* _Task directions_
Would you give the number of lines in the entries that contain the word "الكويت"? Nothing else is needed.

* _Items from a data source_
┄┄┄┄┄┄
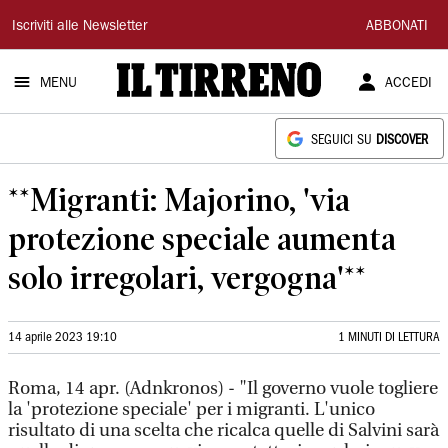
Il
Iscriviti alle Newsletter
ABBONATI
Tirreno
MENU
ACCEDI
SEGUICI SU
DISCOVER
**Migranti: Majorino, 'via
protezione speciale aumenta
solo irregolari, vergogna'**
14 aprile 2023 19:10
1 MINUTI DI LETTURA
Roma, 14 apr. (Adnkronos) - "Il governo vuole togliere
la 'protezione speciale' per i migranti. L'unico
risultato di una scelta che ricalca quelle di Salvini sarà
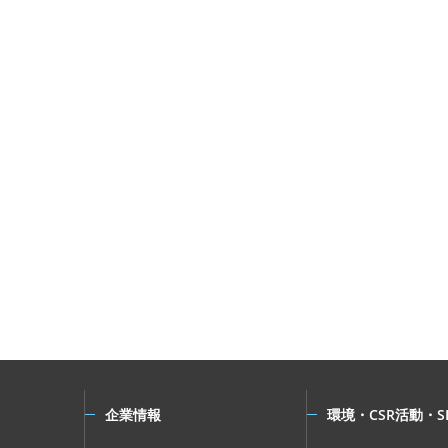
企業情報
環境・CSR活動・S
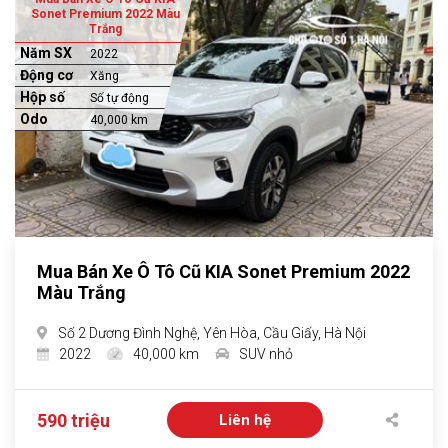
Sonet Premium 2022 Màu
Trắng
Năm SX
2022
Động cơ
Xăng
Hộp số
Số tự động
Odo
40,000 km
Mua Bán Xe Ô Tô Cũ KIA Sonet Premium 2022
Màu Trắng
Số 2 Dương Đình Nghệ, Yên Hòa, Cầu Giấy, Hà Nội
2022
40,000 km
SUV nhỏ
590 triệu
Liên hệ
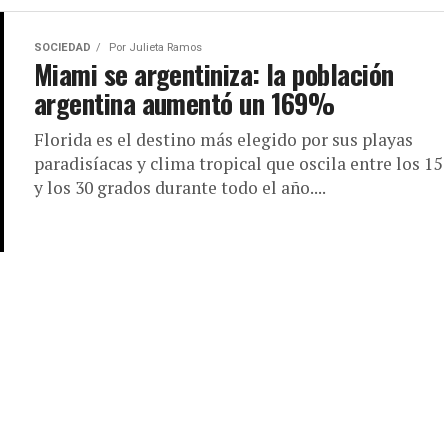
SOCIEDAD
Por
Julieta Ramos
Miami se argentiniza: la población
argentina aumentó un 169%
Florida es el destino más elegido por sus playas
paradisíacas y clima tropical que oscila entre los 15
y los 30 grados durante todo el año....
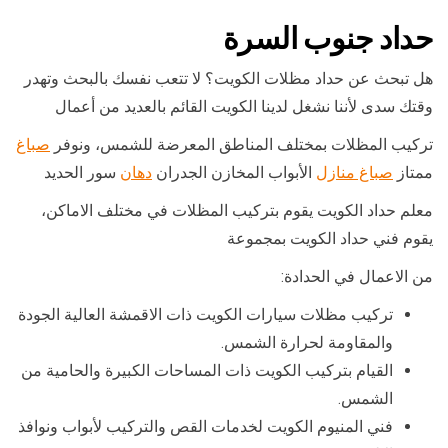
حداد جنوب السرة
هل تبحث عن حداد مظلات الكويت؟ لا تتعب نفسك بالبحث وتهدر
وقتك سدى لأننا نشغل لدينا الكويت القائم بالعديد من أعمال
تركيب المظلات بمختلف المناطق المعرضة للشمس، ونوفر
صباغ
ممتاز
صباغ منازل
الأبواب المخازن الجدران
دهان
سور الحديد
معلم حداد الكويت يقوم بتركيب المظلات في مختلف الاماكن،
يقوم فني حداد الكويت بمجموعة
من الاعمال في الحدادة:
تركيب مظلات سيارات الكويت ذات الاقمشة العالية الجودة
والمقاومة لحرارة الشمس.
القيام بتركيب الكويت ذات المساحات الكبيرة والحامية من
الشمس.
فني المنيوم الكويت لخدمات القص والتركيب لأبواب ونوافذ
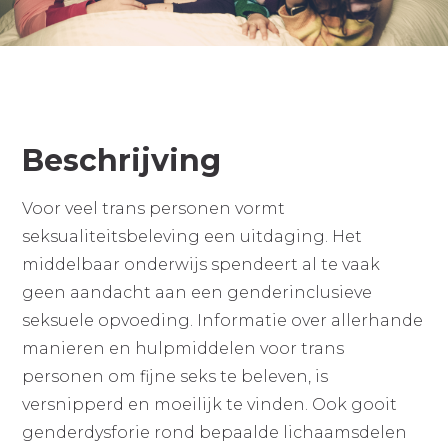
Beschrijving
Voor veel trans personen vormt
seksualiteitsbeleving een uitdaging. Het
middelbaar onderwijs spendeert al te vaak
geen aandacht aan een genderinclusieve
seksuele opvoeding. Informatie over allerhande
manieren en hulpmiddelen voor trans
personen om fijne seks te beleven, is
versnipperd en moeilijk te vinden. Ook gooit
genderdysforie rond bepaalde lichaamsdelen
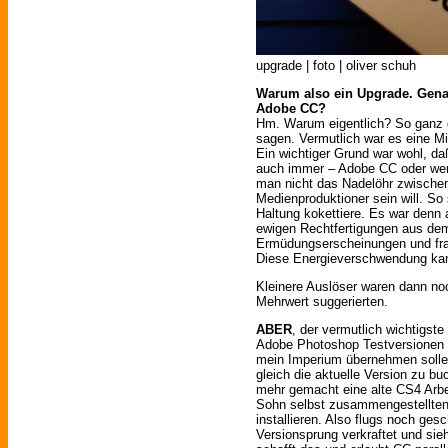
upgrade | foto | oliver schuh
Warum also ein Upgrade. Gena
Adobe CC?
Hm. Warum eigentlich? So ganz g
sagen. Vermutlich war es eine 
Ein wichtiger Grund war wohl, da
auch immer – Adobe CC oder wen
man nicht das Nadelöhr zwische
Medienproduktioner sein will. So
Haltung kokettiere. Es war denn
ewigen Rechtfertigungen aus de
Ermüdungserscheinungen und fran
Diese Energieverschwendung kan
Kleinere Auslöser waren dann noc
Mehrwert suggerierten.
ABER
, der vermutlich wichtigst
Adobe Photoshop Testversionen p
mein Imperium übernehmen sollen
gleich die aktuelle Version zu bu
mehr gemacht eine alte CS4 Arbe
Sohn selbst zusammengestellten
installieren. Also flugs noch ge
Versionsprung verkraftet und si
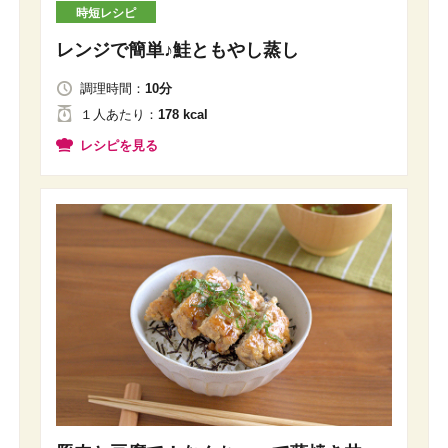
時短レシピ
レンジで簡単♪鮭ともやし蒸し
調理時間：
10分
１人
あたり
：
178 kcal
レシピを見る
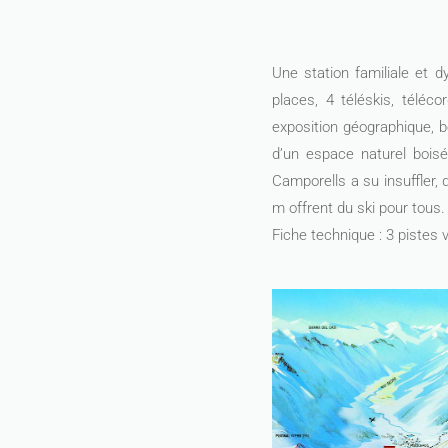
Une station familiale et 
places, 4 téléskis, téléc
exposition géographique, b
d’un espace naturel boisé
Camporells a su insuffler, 
m offrent du ski pour tous.
Fiche technique : 3 pistes v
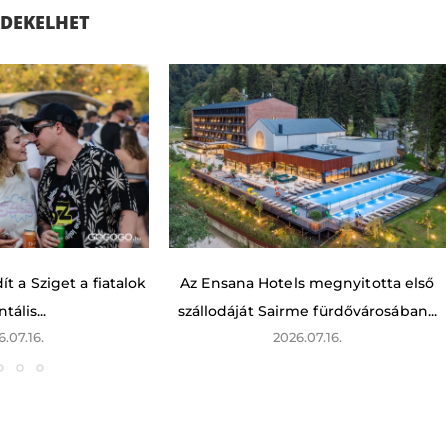
ÉRDEKELHET
t a Sziget a fiatalok
Az Ensana Hotels megnyitotta első
tális...
szállodáját Sairme fürdővárosában...
6.07.16.
2026.07.16.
┄┄┄┄┄┄
* _Written solution_
7